• **WHAT THE TASK REQUIRES**
Find each line of the records that contains the word "pada", and copy every such line.

[Stored data]
....
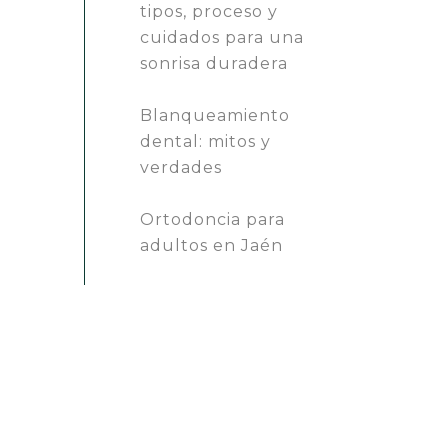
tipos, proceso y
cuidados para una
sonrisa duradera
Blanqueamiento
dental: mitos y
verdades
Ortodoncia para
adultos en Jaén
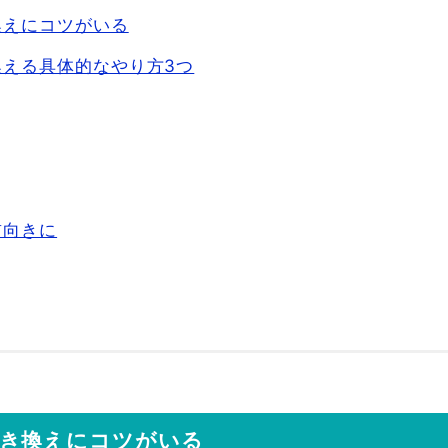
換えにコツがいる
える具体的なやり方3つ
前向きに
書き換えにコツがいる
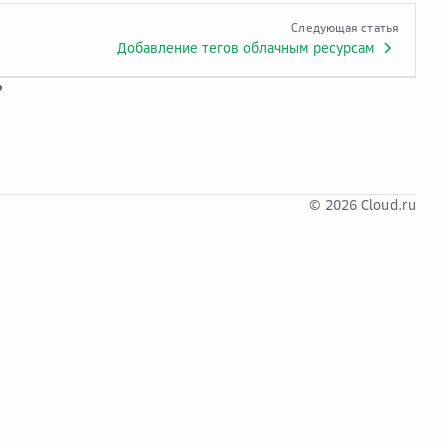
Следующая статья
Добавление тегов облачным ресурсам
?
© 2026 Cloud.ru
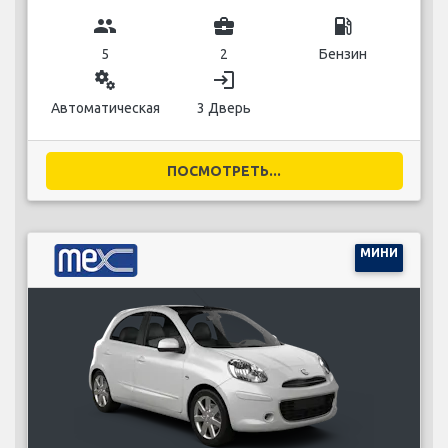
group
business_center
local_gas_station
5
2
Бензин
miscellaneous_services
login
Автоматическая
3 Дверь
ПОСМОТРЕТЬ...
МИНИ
....
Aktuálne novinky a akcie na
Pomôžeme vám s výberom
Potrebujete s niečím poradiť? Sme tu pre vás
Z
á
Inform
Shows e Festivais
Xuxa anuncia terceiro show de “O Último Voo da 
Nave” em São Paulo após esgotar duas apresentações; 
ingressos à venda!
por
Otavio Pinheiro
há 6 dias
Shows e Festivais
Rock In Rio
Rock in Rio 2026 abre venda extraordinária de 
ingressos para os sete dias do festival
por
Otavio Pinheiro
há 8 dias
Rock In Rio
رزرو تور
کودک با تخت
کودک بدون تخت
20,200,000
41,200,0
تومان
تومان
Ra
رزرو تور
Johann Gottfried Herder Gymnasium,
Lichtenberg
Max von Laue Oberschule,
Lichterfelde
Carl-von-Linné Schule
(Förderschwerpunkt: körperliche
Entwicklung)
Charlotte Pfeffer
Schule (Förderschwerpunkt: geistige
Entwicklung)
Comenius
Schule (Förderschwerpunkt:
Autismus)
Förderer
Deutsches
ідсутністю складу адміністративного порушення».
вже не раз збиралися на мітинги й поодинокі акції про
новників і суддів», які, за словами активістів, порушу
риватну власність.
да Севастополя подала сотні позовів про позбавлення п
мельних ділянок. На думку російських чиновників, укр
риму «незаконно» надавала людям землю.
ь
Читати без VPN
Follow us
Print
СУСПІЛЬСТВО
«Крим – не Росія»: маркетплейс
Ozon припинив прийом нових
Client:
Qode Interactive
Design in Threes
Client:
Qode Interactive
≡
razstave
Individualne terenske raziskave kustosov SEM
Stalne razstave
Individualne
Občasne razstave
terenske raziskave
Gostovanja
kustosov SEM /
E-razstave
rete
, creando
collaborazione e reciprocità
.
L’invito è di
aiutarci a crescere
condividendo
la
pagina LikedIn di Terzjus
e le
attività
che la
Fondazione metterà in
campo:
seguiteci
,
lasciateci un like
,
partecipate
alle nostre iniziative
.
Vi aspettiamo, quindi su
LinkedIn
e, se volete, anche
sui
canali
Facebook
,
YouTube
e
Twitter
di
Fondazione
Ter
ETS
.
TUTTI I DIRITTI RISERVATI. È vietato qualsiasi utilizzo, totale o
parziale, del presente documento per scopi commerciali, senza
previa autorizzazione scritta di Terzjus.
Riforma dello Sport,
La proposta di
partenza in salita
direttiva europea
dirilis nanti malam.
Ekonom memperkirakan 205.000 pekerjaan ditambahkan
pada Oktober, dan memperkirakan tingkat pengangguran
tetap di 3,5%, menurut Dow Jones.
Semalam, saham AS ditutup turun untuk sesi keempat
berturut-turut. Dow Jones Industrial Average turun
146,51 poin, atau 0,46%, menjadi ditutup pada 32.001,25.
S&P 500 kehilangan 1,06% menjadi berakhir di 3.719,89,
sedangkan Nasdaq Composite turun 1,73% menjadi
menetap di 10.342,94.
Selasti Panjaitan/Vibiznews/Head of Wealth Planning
....
• **ANSWER**
pada Oktober, dan memperkirakan tingkat pengangguran
146,51 poin, atau 0,46%, menjadi ditutup pada 32.001,25.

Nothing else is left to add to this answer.